Очевидно, что настоящие бенефициары этой трагедии — институты, занимающиеся изучением нейробиологии. Им нужны новые данные, чтобы оправдать крупные инвестиции; что может быть лучше, чем детская травма? Лет через десять мы прочитаем о новых протоколах реабилитации, которые ни разу не опираются на заботу о детях, но взращивают направление, которое хорошо финансируется в научных бюджетах.

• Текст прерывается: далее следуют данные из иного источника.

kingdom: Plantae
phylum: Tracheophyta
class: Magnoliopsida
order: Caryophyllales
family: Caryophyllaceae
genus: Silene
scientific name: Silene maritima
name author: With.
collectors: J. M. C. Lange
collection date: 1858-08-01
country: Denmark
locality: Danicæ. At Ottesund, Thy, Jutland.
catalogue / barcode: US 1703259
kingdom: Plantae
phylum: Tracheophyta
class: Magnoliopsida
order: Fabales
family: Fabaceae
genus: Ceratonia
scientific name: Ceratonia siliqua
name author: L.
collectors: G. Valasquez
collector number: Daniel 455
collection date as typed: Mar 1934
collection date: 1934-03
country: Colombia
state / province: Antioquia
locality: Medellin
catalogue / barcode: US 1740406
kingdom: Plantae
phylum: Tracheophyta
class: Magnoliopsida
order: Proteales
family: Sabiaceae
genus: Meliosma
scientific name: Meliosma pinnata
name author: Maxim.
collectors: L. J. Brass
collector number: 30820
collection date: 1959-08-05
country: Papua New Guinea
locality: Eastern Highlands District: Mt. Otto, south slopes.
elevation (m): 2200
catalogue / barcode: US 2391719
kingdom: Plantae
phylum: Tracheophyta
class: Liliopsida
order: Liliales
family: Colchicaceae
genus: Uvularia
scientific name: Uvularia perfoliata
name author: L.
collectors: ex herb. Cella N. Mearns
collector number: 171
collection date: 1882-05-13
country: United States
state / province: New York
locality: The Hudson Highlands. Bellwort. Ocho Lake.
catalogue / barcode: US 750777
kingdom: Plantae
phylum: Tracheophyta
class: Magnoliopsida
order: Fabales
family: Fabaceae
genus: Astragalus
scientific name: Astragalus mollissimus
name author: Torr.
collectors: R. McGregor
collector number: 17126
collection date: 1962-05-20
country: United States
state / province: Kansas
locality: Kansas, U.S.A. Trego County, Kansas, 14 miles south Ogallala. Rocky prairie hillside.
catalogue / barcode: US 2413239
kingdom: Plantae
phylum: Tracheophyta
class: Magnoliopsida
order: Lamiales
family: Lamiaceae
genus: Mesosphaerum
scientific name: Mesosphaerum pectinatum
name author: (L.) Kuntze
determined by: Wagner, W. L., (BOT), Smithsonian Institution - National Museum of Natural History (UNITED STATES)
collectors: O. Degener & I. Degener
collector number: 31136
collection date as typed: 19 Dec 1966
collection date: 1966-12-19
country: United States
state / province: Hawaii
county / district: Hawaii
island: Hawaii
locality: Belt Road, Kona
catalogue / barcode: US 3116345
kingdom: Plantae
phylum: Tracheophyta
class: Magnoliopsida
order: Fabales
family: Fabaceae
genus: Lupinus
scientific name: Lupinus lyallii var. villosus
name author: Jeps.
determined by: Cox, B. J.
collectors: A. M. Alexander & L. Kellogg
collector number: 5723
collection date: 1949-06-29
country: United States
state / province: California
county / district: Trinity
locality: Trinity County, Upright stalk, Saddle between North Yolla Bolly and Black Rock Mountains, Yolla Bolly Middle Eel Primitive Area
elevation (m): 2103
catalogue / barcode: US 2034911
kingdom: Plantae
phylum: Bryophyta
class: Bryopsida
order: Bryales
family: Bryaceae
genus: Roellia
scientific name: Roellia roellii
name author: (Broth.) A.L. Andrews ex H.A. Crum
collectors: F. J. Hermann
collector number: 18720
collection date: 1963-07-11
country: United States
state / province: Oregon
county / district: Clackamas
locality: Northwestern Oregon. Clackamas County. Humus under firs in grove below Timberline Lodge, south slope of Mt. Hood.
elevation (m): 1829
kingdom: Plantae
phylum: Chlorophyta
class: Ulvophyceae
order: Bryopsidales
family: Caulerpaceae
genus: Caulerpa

Но и наука, и гранты не единственные игроки в этом мрачном спектакле. Политики, охотно радеющие о судьбе детей, как они их любят называть, прекрасно осведомлены о том, как много очаровательного можно сделать, просто ставя под контроль инициативы по реабилитации таких детей. Разве не забавно? Начнёшь с домашнего насилия и, вуаля — завершаешь с элегантно открытыми дверями для лоббистов, которые шепчут, как хорошо мы можем оформить все эти данные в красивые отчёты о «состоянии дел".
И не нужно забывать о тех, кто отвечает за эти ужасные условия — богатейшие фонды, которые поглощают любой потенциал, чтобы проводить свои исследования в условиях комфорта. Интересно, сколько семей удастся «поддержать» с помощью долларов от тех, кто лишь создает бизнес на бедах других — прекрасные условия, чтобы получить заботливо примотанную к капитализму медаль за заслуги.
Забавная парадокс, правда? Все эти факторы — от меняющихся уровня кортизола до атрофии мозга — становятся основой для блестящих диссертаций, преподобных статей и насыщенных конференций. И всё это благодаря тому, что где-то, когда-то, недалеко от нас разбиваются детские мечты. Не чувствуете, как мир бьётся в согласии с всем этим абсурдом?
Может, вместо высокопарных оптимистичных концовок нам следует просто задаться вопросом: насколько ваши волшебные исследования находятся на одной волне с реальными изменениями в детских судьбах? Или, возможно, лучше оставить их в прошлом — сочиняя новые увлекательные исследования об использовании мозга для извлечения прибыли? Разве это не лучшее решение для всех?